There is some validity to that approach, but it is predicated on the assumption that the basis for those numbers is consistent. Except we don’t have that. At first, testing was only available for people exhibiting symptoms and testing negative for the flu. Of course under those conditions you will have a high positive rate. As testing has become more available, they’ve opened the criteria to get a test so now more people can get a test if they want one, regardless of symptoms or exposure. Naturally, the percent of tests giving positive results will fall. That doesn’t mean fewer people are being infected.
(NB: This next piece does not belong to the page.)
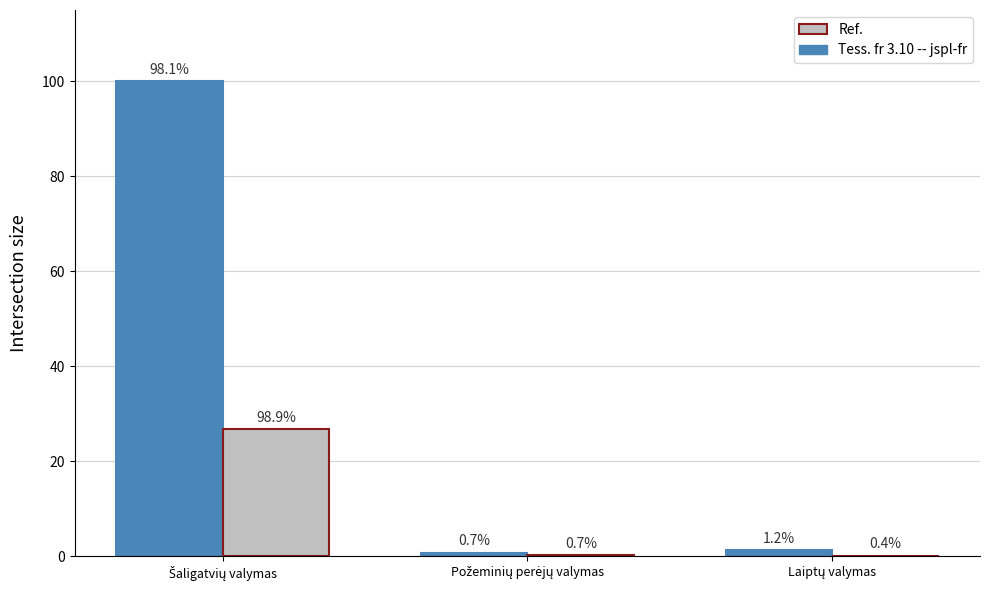

How many groups of bars are there?

3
The flipside is there is now a push to open more testing in black and Hispanic communities that are harder hit and haven’t had as much access. That should drive the percent of positive cases back up. But what do you want to bet that increase will be explained away while neglecting the original problem I noted above?

And now we find out some states are combining results from antibody tests with active case tests, muddying the waters even more.
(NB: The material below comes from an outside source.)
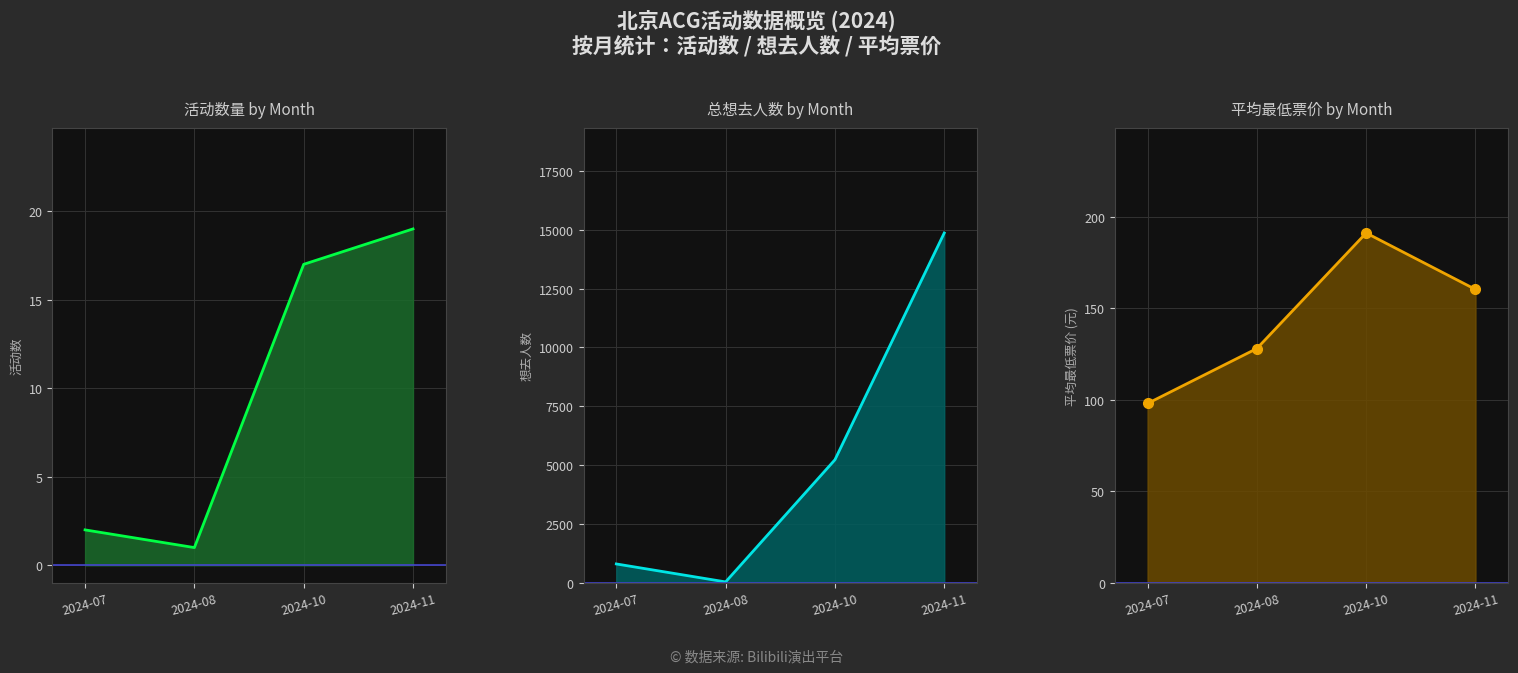

How many data points in 活动数量 by Month line are less than 17?

2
I wish. We can’t even do that. Hell, we can’t even get the employees to comply. And many of the ones who are wearing masks are wearing them wrong - not covering their nose, or pulled down around their throat. And complaining to managers doesn’t do any good, some of them are the worst offenders.

Actually, the worst for me is the store stopped taking returns. The principle I assume is to not take in stuff people have taken home and handled a bunch so as top reduce the risk of cross-contamination. But this is Walmart - we always take returns. So I’ve got customers coming is wanting to return spoiled milk or just canned goods the don’t want our products where the picked the wrong one. Standard stuff we get all the time and take back with no fuss, even if we can’t restock it top sell again.

Only now we’re not supposed to take it back - pandemic. We even have signs posted at all the registers (though frankly they are in small print and easy to miss). But customers still come in daily with their returns, and are surprised we wouldn’t want the stuff. And some of them get into a huff about it. I’ve had customers leave the stuff on my counter because they don’t want it. Stuff they paid for and aren’t getting money back or an exchange.

30 percent of reported cases are in the US and we’re hardly testing anybody. How is that even possible?

You can sort each of the columns by clicking on the headers.
https://www.worldometers.info/coronavirus/#countries

Let’s go, Sweden!

Yeah, and Texas is one of those states. They claim they’ll stop doing so this week, but it’s clear they’ll continue to cook the numbers to the extent they believe they can get away with.